Web関連技術の標準化を進めるWorld Wide Web Consortium(W3C)は,複数のXML文書を1つのXML文書に統合するための仕様「XML Inclusions(XInclude)Version 1.0」を,W3C勧告(Recommendation)として公開した。W3Cが米国時間12月20日に明らかにしたもの。

 同仕様について,W3C XML Coreワーキング・グループ共同議長のPaul Grosso氏は「XIncludeを使用すると,情報を再利用可能なコンテンツ作成が容易になる」と説明する。「情報の再利用により,より経済的に,適切なタイミングで,より的確な結果を提供するという,本質的な問題解決に直接貢献できる」(同氏)

 XInclude 1.0はXML Schemaを採用しており,文書型定義(DTD)未対応の,より一般的な環境でも利用できる。DTDで用いられるXML外部実体のような仕組みと違い,外部文書が取得できない事態に対応可能なフォールバック機構を備えている。

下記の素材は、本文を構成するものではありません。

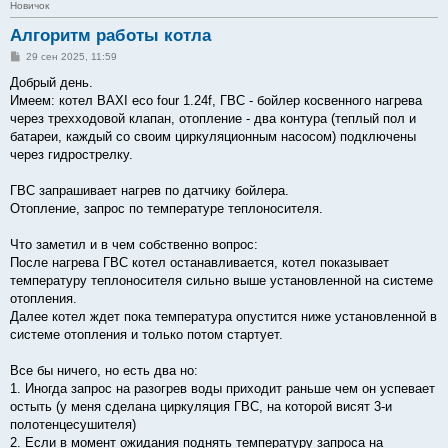
Новичок
Алгоритм работы котла
С
29 сен 2025, 11:59
о
о
Добрый день.
б
Имеем: котел BAXI eco four 1.24f, ГВС - бойлер косвенного нагрева
щ
е
через трехходовой клапан, отопление - два контура (теплый пол и
н
батареи, каждый со своим циркуляционным насосом) подключены
и
е
через гидрострелку.
ГВС запрашивает нагрев по датчику бойлера.
Отопление, запрос по температуре теплоносителя.
Что заметил и в чем собственно вопрос:
После нагрева ГВС котел останавливается, котел показывает
температуру теплоносителя сильно выше установленной на системе
отопления.
Далее котел ждет пока температура опустится ниже установленной в
системе отопления и только потом стартует.
Все бы ничего, но есть два но:
1. Иногда запрос на разогрев воды приходит раньше чем он успевает
остыть (у меня сделана циркуляция ГВС, на которой висят 3-и
полотенцесушителя)
2. Если в момент ожидания поднять температуру запроса на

 XIncludeを使うと,要素,属性,URI参照といった既存のXML構成要素が,アプリケーションから利用できるようになる。ほかのXML文書を新たなコンテンツに統合する際には,マークアップ文書とテキストのどちらでもインポート形式として選べる。DTDを使う際に必須だったXML実体宣言は必要ない。

 XML情報セットの統合には,XML Information Set(Infoset)を用いる。そのため,XMLの1.0および1.1の両方で利用できるほか,XML SchemaやXSL Transformations(XSLT)などのXML関連仕様や,Scalable Vector Graphics(SVG)やVoiceXML 2.0といったXMLアプリケーション仕様とも組み合わせられる。